====== Selected extract

App Service [Shared Platform]
Azure App Service is an example of a shared platform. Shared platform services break this intuitive understanding that Virtual Machines give us about a resource's relationship to a VNet/Subnet.
An App Service is a resource that has its compute outside of your direct control. You don't see or operate the nodes that your webapp runs on. Those exist outside of your tenant/subscription. However, App Services (assuming a supported SKU) support VNet injection. However, there are limitations because of how these operate.
What's unique about this architecture is that, for App Services, the VNet injection only allows for outbound traffic from the app service. As well, depending on configuration it may only forward a subset of traffic to the VNet. Historically, App Services would only forward traffic destined to RFC1918 destinations to the VNet unless a specific environment variable was specified. This now works slightly differently, but still has similar configuration.
The important concept I want to point out here is that this VNet injection method does not provide inbound access. Meaning, this VNet injection pattern doesn't provide you an IP address you can connect to your App Service through. It's only used to provide access to private networking from the App Service.

============

Actions to take.
1. From the App Service passage, list each limitation it states for VNet injection on App Services.
2. Echo the App Service passage word for word, everything from "App Service [Shared" down to "to a VNet/Subnet.".

====== Dataset entries

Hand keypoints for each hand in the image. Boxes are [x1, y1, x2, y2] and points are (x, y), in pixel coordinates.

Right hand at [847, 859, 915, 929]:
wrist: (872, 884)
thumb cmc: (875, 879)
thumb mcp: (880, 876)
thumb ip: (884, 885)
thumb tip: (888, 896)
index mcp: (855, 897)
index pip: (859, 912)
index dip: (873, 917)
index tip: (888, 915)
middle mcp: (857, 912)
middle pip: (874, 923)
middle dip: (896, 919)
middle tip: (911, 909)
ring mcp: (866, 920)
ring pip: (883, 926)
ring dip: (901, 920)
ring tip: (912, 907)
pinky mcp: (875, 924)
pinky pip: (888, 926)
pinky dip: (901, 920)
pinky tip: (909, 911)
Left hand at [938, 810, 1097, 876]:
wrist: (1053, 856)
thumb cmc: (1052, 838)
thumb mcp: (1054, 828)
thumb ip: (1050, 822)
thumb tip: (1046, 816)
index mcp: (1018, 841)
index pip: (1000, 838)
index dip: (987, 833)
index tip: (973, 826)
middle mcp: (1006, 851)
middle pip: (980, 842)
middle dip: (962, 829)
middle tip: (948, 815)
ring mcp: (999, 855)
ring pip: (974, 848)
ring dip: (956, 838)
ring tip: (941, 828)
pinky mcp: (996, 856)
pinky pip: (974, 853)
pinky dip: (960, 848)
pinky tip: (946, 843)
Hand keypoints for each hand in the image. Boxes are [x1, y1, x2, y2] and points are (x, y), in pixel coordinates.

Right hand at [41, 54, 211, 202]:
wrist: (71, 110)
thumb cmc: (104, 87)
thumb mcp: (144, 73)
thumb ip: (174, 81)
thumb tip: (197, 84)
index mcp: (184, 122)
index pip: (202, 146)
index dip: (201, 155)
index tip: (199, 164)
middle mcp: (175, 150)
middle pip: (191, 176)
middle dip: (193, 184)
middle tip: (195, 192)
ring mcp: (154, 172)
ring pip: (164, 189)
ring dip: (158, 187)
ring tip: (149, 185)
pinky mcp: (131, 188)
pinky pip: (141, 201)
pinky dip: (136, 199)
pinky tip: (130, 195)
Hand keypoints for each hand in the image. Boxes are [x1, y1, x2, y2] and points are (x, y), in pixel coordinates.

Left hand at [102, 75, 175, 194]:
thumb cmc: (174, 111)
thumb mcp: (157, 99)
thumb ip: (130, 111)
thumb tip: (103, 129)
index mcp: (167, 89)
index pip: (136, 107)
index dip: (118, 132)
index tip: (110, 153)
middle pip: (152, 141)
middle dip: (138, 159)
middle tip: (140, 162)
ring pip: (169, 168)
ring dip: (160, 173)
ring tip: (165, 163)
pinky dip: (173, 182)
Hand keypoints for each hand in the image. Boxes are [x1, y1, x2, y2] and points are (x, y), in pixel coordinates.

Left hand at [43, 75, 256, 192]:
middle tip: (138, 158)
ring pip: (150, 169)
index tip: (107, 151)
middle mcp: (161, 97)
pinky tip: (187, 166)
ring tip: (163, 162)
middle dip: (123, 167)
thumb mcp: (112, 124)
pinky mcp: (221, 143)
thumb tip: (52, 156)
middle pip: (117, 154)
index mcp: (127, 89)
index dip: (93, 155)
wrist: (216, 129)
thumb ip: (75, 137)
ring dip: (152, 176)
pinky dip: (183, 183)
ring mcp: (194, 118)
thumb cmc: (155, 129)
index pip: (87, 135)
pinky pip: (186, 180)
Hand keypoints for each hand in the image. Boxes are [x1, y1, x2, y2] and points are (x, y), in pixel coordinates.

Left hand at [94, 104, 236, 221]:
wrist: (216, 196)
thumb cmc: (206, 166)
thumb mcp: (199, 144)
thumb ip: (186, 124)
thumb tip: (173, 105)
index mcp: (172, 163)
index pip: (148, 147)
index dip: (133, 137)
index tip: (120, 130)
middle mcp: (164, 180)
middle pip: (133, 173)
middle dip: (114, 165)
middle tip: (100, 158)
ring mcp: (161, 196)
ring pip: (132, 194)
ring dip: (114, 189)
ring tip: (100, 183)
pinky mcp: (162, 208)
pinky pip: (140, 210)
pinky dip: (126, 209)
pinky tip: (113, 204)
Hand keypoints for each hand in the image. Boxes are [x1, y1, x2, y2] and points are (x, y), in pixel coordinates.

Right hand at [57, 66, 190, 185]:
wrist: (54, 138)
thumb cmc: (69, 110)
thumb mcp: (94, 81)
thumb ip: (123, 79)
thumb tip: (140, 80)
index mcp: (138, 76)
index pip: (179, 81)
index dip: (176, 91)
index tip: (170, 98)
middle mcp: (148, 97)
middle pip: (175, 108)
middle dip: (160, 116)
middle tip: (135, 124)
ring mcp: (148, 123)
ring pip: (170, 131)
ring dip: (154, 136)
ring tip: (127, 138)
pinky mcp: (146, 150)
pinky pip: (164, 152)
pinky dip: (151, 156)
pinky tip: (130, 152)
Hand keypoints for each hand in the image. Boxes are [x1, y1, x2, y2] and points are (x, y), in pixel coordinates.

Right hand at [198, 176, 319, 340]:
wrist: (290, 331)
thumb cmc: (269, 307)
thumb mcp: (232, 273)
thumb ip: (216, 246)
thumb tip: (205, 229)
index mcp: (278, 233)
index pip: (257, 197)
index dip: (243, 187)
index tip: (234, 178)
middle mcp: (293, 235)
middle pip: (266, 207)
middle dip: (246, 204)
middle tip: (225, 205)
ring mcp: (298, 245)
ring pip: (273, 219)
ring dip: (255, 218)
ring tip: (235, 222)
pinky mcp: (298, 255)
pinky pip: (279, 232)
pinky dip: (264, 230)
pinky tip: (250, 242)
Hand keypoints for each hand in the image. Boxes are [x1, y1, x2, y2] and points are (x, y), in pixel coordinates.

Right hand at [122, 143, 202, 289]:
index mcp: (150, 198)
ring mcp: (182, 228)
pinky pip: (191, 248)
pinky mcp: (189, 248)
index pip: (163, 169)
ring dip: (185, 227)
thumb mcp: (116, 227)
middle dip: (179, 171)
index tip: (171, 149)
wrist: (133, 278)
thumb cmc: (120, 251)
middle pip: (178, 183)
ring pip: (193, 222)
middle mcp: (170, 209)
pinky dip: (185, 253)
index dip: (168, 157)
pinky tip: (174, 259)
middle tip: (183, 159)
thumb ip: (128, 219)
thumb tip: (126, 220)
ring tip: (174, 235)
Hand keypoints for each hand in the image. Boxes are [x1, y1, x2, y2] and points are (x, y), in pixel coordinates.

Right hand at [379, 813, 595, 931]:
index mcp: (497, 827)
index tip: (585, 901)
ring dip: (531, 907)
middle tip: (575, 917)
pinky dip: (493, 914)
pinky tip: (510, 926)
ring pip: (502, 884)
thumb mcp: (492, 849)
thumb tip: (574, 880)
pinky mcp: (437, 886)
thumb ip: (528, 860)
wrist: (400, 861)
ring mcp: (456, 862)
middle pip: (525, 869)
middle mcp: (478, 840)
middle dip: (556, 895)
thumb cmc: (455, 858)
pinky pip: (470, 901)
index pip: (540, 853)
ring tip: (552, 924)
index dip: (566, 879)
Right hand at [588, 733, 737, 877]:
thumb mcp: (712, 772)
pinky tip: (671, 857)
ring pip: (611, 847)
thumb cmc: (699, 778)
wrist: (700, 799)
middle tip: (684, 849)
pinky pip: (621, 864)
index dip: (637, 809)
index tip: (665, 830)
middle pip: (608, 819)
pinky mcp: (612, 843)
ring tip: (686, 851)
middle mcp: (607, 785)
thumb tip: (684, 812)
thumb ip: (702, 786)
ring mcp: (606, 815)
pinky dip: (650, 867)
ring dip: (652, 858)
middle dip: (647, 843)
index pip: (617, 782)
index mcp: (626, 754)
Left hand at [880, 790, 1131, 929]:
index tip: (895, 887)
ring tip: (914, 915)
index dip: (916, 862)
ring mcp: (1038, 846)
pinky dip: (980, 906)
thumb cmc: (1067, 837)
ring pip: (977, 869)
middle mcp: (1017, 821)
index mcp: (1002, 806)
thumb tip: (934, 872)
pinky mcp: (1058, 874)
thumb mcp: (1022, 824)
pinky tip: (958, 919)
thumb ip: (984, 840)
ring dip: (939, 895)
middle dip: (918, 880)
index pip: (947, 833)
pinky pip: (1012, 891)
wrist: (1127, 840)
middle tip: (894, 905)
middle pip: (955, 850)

============

Solutions.
1.
- The VNet injection only allows outbound traffic from the App Service.
- Depending on configuration, it may forward only a subset of traffic to the VNet.
- Historically, it forwarded only traffic destined to RFC1918 destinations unless a specific environment variable was specified.
- It does not provide inbound access, meaning it gives no IP address you can connect to your App Service through.

2.
App Service [Shared Platform]
Azure App Service is an example of a shared platform. Shared platform services break this intuitive understanding that Virtual Machines give us about a resource's relationship to a VNet/Subnet.